また、電子機器メーカー「ファーウェイ」が、「従業員の平均年収は1100万円超」と発表し話題を呼んだことや、日本の新卒エンジニア向けの同社の求人広告では初任給40万円を提示し、大きな注目を集めたことも記憶に新しい。

アジア主要都市と東京、外資系企業間では給与差はそれほどない?

そんな中、グローバル人材に特化した英人材サービス大手ロバート・ウォルターズが、世界各地の給与・採用動向をまとめた2019年版給与調査(サラリーサーベイ)を発表した。同社は世界のグローバル企業に人材紹介を展開する企業で、その分野は金融、製造から小売、サプライチェーンまで多岐にわたる。

中でも同社の日本法人は、厳しい登録試験を通り抜けた登録者と彼らからの推薦によって、大規模な「日英バイリンガル人材データベース」を構築していることが強みといい、ポジションの紹介もバイリンガル人材に特化している。

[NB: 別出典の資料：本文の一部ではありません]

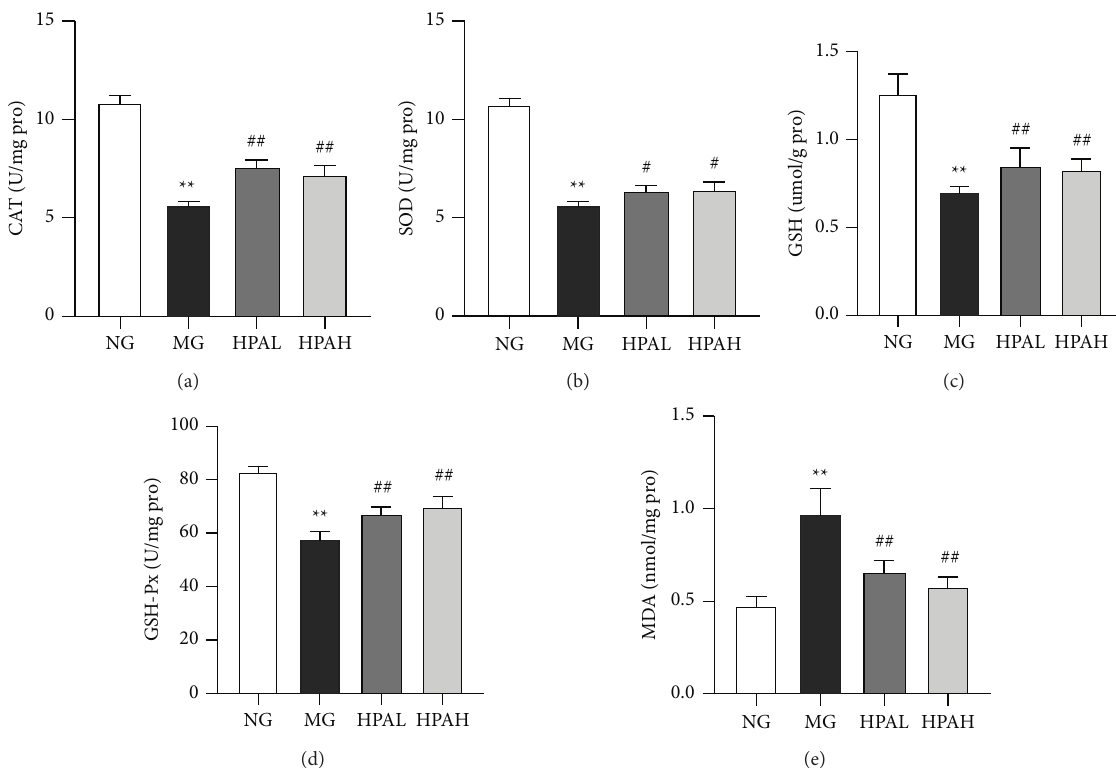
Figure 3: Effect of HPA on the antioxidant capacities in ALD mice. (a) CATactivity; (b) SOD activity; (c) GSH activity; (d) GSH-Px activity; (e) MDA level. Data were expressed as mean ± SD ( n � 12). ∗∗ p < 0 . 01, versus NG; # p < 0 . 05 and ## p < 0 . 01, versus MG.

同社の2019年版サラリーサーベイには、2018年の採用事例をもとに2019年の採用・給与動向の見通しが掲載されている。ところがこれを見る限り、給与水準にアジア主要都市を含む世界、とくに中国との顕著な格差はないように見えるのだ。

OECD公表の給与データには「トリック」がある?

たとえばファイナンス業界、アカウンティング・マネジャーの給与相場でいうと、日本は1000万~1500万円。香港は58万〜80万香港ドル(約810万〜1120万円)。

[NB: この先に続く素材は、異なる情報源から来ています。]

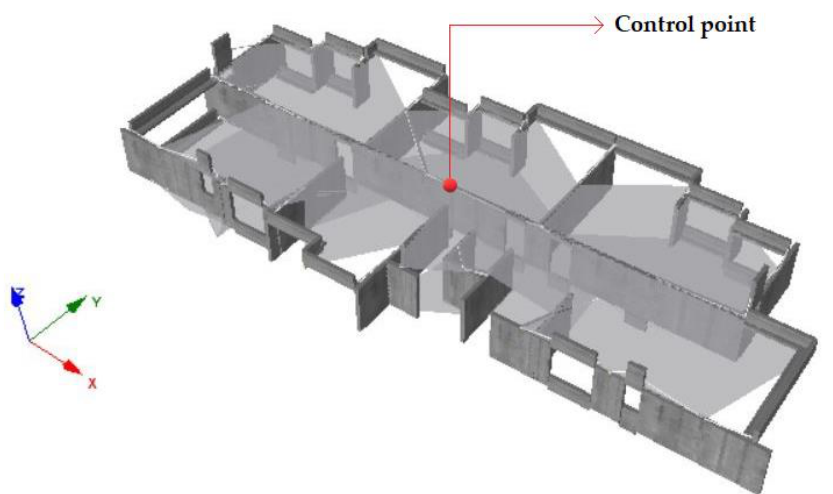
Figure 5. Example of displacement control point.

IT業界のインフォメーション・セキュリティスペシャリストも日本は600万〜2000万円、香港は33万6000〜150万香港ドル(約470万〜2100万円)に遜色ない。

販売・マーケティング業界のマーケティング・ディレクター/マネジャーでも日本は800万〜2200万円、上海は50万〜150万RMB(約800万〜2400万円)、香港は下限が高いものの、それでも100万〜150万香港ドル(約1400万〜2100万円)である。